Records taken from a data source:
[Start of section]

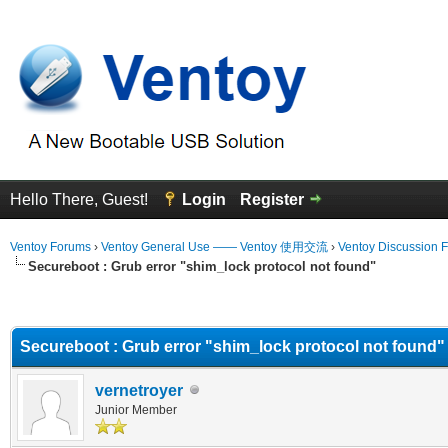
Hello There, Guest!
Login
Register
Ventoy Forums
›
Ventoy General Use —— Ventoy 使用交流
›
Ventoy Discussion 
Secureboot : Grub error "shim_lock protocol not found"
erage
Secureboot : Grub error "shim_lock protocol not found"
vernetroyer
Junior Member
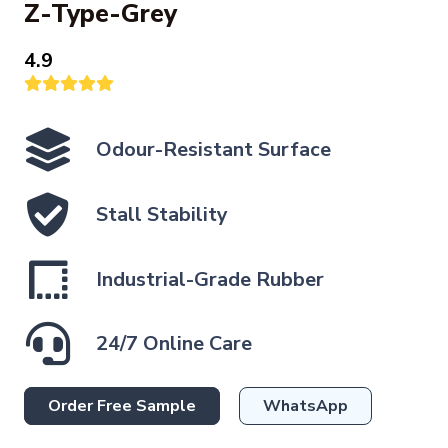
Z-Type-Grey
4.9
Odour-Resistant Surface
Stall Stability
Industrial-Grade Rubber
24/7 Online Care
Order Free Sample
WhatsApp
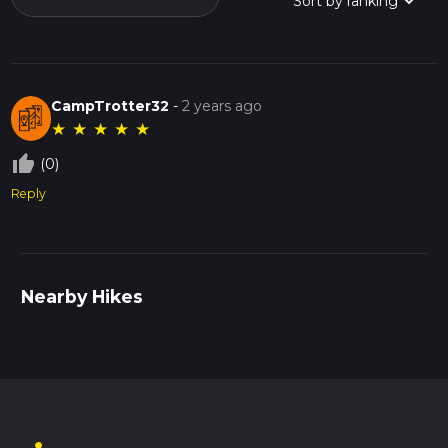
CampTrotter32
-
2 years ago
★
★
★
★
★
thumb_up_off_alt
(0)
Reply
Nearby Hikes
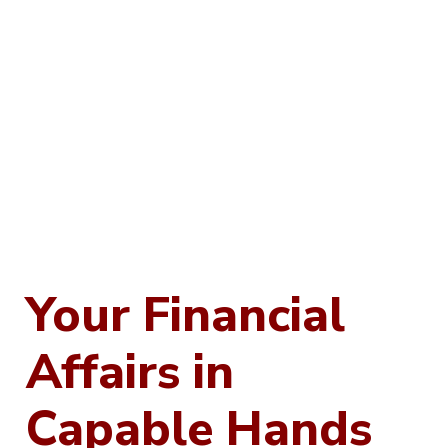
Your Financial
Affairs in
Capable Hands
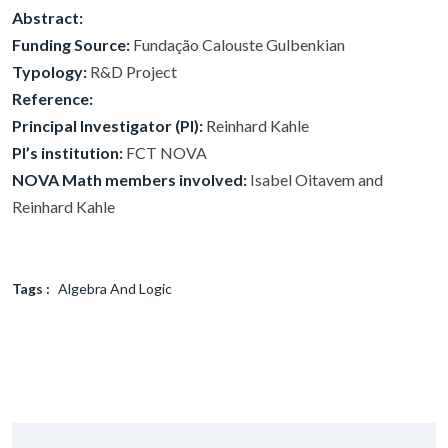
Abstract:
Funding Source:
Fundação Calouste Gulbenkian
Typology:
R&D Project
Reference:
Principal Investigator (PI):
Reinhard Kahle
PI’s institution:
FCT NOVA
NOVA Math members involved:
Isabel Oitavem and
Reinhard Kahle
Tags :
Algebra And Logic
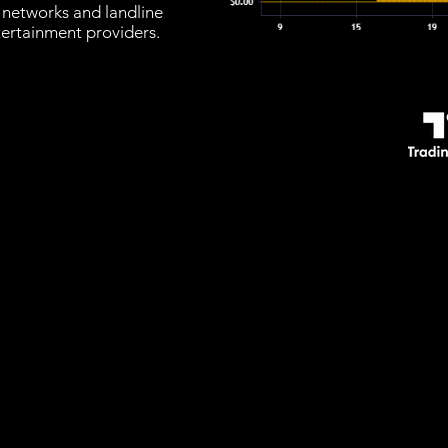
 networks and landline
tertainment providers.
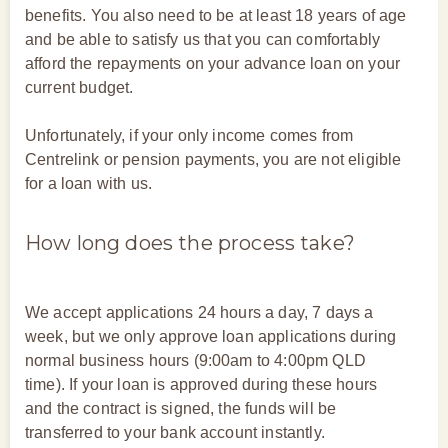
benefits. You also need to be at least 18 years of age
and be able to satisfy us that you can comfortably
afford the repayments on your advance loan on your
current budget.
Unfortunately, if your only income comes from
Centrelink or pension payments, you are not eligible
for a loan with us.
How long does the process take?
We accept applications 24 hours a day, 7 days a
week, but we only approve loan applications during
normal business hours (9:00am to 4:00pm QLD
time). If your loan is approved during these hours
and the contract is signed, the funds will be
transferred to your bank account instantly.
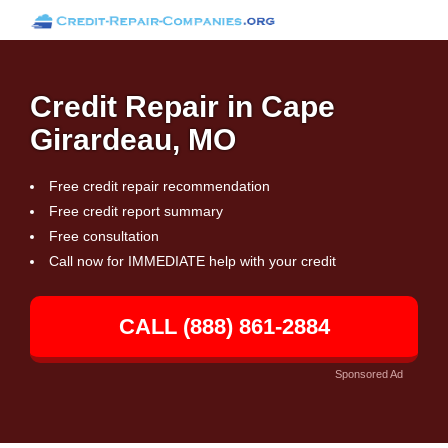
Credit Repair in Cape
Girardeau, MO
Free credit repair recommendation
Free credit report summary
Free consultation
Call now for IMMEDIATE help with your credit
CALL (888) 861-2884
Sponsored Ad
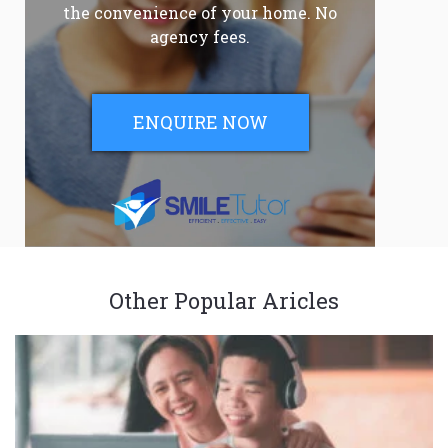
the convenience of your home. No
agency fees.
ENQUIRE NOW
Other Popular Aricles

[End of section]

> _Goal of the exercise_: Copy the lines above from the line with "CampTrotter32" up to and including the line with "tertainment providers.", leaving out the pictures.

> _Solution for this exercise_:
CampTrotter32
-
2 years ago
★
★
★
★
★
thumb_up_off_alt
(0)
Reply
Nearby Hikes
Your Financial
Affairs in
Capable Hands
Abstract:
Funding Source:
Fundação Calouste Gulbenkian
Typology:
R&D Project
Reference:
Principal Investigator (PI):
Reinhard Kahle
PI’s institution:
FCT NOVA
NOVA Math members involved:
Isabel Oitavem and
Reinhard Kahle
Tags :
Algebra And Logic
 networks and landline
tertainment providers.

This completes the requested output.